MATERIAL PROVIDED section start
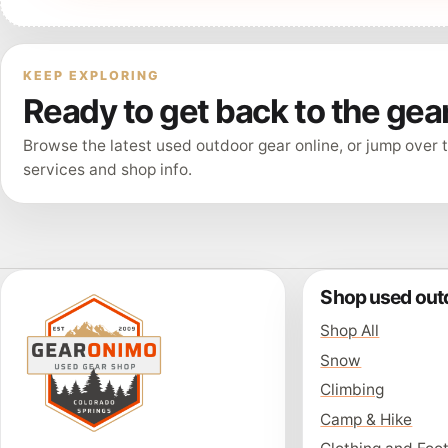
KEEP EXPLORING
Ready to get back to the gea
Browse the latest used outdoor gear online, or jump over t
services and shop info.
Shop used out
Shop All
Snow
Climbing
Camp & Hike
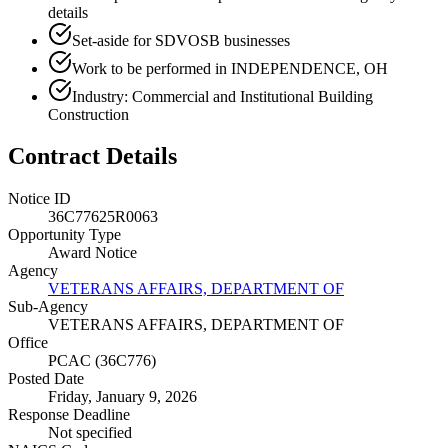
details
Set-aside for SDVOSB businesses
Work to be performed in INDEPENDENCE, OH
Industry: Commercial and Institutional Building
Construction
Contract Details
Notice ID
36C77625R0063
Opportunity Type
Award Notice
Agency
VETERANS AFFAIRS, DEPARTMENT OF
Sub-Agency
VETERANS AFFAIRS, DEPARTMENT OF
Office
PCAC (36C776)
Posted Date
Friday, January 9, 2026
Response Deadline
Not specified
MATERIAL PROVIDED section end
MATERIAL PROVIDED section start
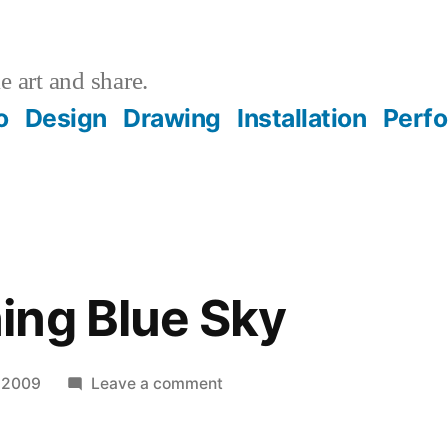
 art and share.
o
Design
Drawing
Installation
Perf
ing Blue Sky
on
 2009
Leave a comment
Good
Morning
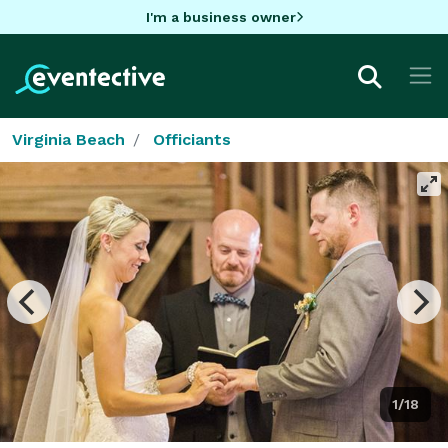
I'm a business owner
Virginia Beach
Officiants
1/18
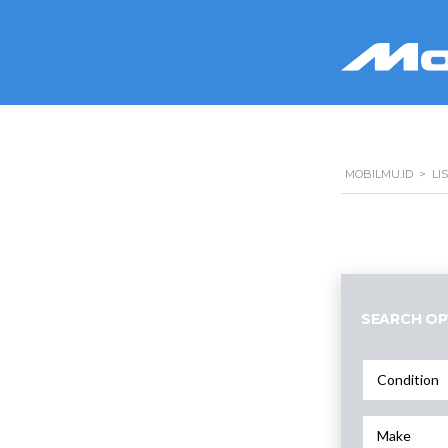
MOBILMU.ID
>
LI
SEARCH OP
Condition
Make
MATERIAL PROVIDED section end
▸ WHAT YOU ARE ASKED TO DO
Given the word "used", show every line of the records that contains it.

▸ EXPECTED OUTPUT
Browse the latest used outdoor gear online, or jump over t
Shop used out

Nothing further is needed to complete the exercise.